___ Given records ___

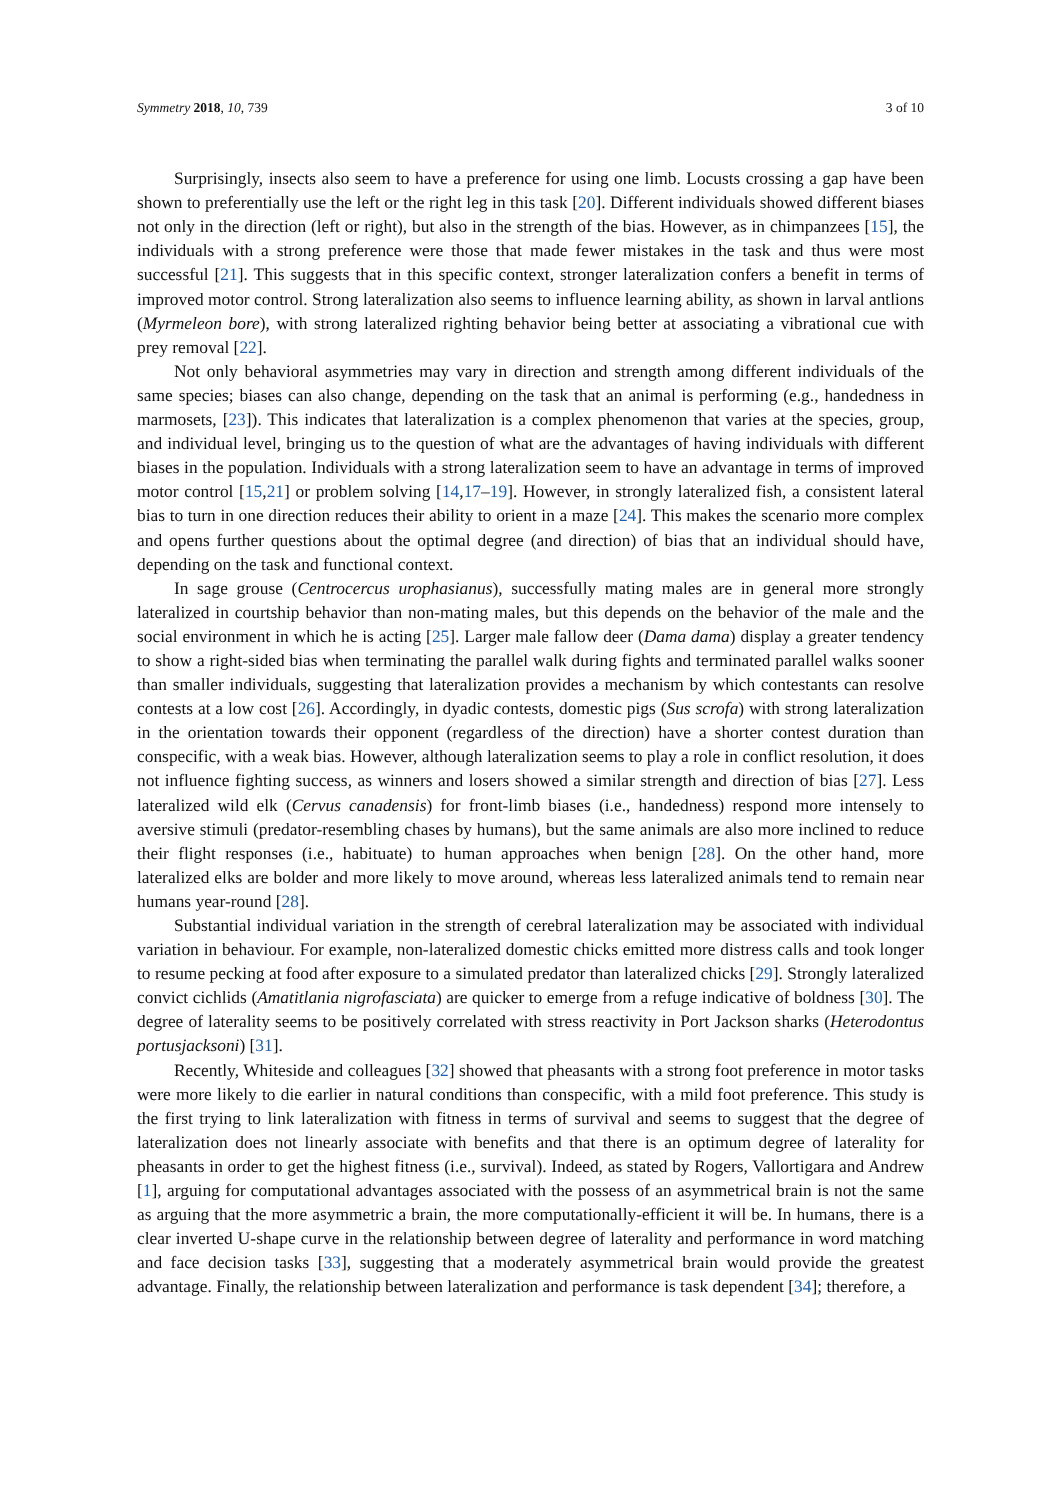Symmetry 2018, 10, 739 3 of 10
Surprisingly, insects also seem to have a preference for using one limb. Locusts crossing a gap have been shown to preferentially use the left or the right leg in this task [20]. Different individuals showed different biases not only in the direction (left or right), but also in the strength of the bias. However, as in chimpanzees [15], the individuals with a strong preference were those that made fewer mistakes in the task and thus were most successful [21]. This suggests that in this specific context, stronger lateralization confers a benefit in terms of improved motor control. Strong lateralization also seems to influence learning ability, as shown in larval antlions (Myrmeleon bore), with strong lateralized righting behavior being better at associating a vibrational cue with prey removal [22].
Not only behavioral asymmetries may vary in direction and strength among different individuals of the same species; biases can also change, depending on the task that an animal is performing (e.g., handedness in marmosets, [23]). This indicates that lateralization is a complex phenomenon that varies at the species, group, and individual level, bringing us to the question of what are the advantages of having individuals with different biases in the population. Individuals with a strong lateralization seem to have an advantage in terms of improved motor control [15,21] or problem solving [14,17–19]. However, in strongly lateralized fish, a consistent lateral bias to turn in one direction reduces their ability to orient in a maze [24]. This makes the scenario more complex and opens further questions about the optimal degree (and direction) of bias that an individual should have, depending on the task and functional context.
In sage grouse (Centrocercus urophasianus), successfully mating males are in general more strongly lateralized in courtship behavior than non-mating males, but this depends on the behavior of the male and the social environment in which he is acting [25]. Larger male fallow deer (Dama dama) display a greater tendency to show a right-sided bias when terminating the parallel walk during fights and terminated parallel walks sooner than smaller individuals, suggesting that lateralization provides a mechanism by which contestants can resolve contests at a low cost [26]. Accordingly, in dyadic contests, domestic pigs (Sus scrofa) with strong lateralization in the orientation towards their opponent (regardless of the direction) have a shorter contest duration than conspecific, with a weak bias. However, although lateralization seems to play a role in conflict resolution, it does not influence fighting success, as winners and losers showed a similar strength and direction of bias [27]. Less lateralized wild elk (Cervus canadensis) for front-limb biases (i.e., handedness) respond more intensely to aversive stimuli (predator-resembling chases by humans), but the same animals are also more inclined to reduce their flight responses (i.e., habituate) to human approaches when benign [28]. On the other hand, more lateralized elks are bolder and more likely to move around, whereas less lateralized animals tend to remain near humans year-round [28].
Substantial individual variation in the strength of cerebral lateralization may be associated with individual variation in behaviour. For example, non-lateralized domestic chicks emitted more distress calls and took longer to resume pecking at food after exposure to a simulated predator than lateralized chicks [29]. Strongly lateralized convict cichlids (Amatitlania nigrofasciata) are quicker to emerge from a refuge indicative of boldness [30]. The degree of laterality seems to be positively correlated with stress reactivity in Port Jackson sharks (Heterodontus portusjacksoni) [31].
Recently, Whiteside and colleagues [32] showed that pheasants with a strong foot preference in motor tasks were more likely to die earlier in natural conditions than conspecific, with a mild foot preference. This study is the first trying to link lateralization with fitness in terms of survival and seems to suggest that the degree of lateralization does not linearly associate with benefits and that there is an optimum degree of laterality for pheasants in order to get the highest fitness (i.e., survival). Indeed, as stated by Rogers, Vallortigara and Andrew [1], arguing for computational advantages associated with the possess of an asymmetrical brain is not the same as arguing that the more asymmetric a brain, the more computationally-efficient it will be. In humans, there is a clear inverted U-shape curve in the relationship between degree of laterality and performance in word matching and face decision tasks [33], suggesting that a moderately asymmetrical brain would provide the greatest advantage. Finally, the relationship between lateralization and performance is task dependent [34]; therefore, a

___

Exercise aim: Across the listing above, report every line where "laterality" occurs.

Worked solution:
Substantial individual variation in the strength of cerebral lateralization may be associated with individual variation in behaviour. For example, non-lateralized domestic chicks emitted more distress calls and took longer to resume pecking at food after exposure to a simulated predator than lateralized chicks [29]. Strongly lateralized convict cichlids (Amatitlania nigrofasciata) are quicker to emerge from a refuge indicative of boldness [30]. The degree of laterality seems to be positively correlated with stress reactivity in Port Jackson sharks (Heterodontus portusjacksoni) [31].
Recently, Whiteside and colleagues [32] showed that pheasants with a strong foot preference in motor tasks were more likely to die earlier in natural conditions than conspecific, with a mild foot preference. This study is the first trying to link lateralization with fitness in terms of survival and seems to suggest that the degree of lateralization does not linearly associate with benefits and that there is an optimum degree of laterality for pheasants in order to get the highest fitness (i.e., survival). Indeed, as stated by Rogers, Vallortigara and Andrew [1], arguing for computational advantages associated with the possess of an asymmetrical brain is not the same as arguing that the more asymmetric a brain, the more computationally-efficient it will be. In humans, there is a clear inverted U-shape curve in the relationship between degree of laterality and performance in word matching and face decision tasks [33], suggesting that a moderately asymmetrical brain would provide the greatest advantage. Finally, the relationship between lateralization and performance is task dependent [34]; therefore, a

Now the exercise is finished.